• **About this exercise**
Gather up every line from the entries below that uses the word "Mecanicien".

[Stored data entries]
════
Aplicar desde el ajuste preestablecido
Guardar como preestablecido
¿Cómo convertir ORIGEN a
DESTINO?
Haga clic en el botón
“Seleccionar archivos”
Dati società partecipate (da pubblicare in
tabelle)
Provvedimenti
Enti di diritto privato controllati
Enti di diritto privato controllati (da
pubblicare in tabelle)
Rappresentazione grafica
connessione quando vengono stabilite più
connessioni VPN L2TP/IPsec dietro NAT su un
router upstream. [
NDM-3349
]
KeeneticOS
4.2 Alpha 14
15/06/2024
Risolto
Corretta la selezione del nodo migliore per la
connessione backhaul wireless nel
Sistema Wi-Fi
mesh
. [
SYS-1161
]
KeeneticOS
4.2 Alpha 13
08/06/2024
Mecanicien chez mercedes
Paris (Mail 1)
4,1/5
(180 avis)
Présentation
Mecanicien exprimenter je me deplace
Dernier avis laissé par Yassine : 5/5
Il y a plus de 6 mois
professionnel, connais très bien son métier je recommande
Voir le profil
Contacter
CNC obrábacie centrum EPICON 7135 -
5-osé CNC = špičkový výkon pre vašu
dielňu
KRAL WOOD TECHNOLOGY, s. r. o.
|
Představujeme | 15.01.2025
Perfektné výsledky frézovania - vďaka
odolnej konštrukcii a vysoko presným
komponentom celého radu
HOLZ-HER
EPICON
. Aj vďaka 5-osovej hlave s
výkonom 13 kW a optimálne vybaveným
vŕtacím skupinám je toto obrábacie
════
• **Answer section**
Mecanicien chez mercedes
Mecanicien exprimenter je me deplace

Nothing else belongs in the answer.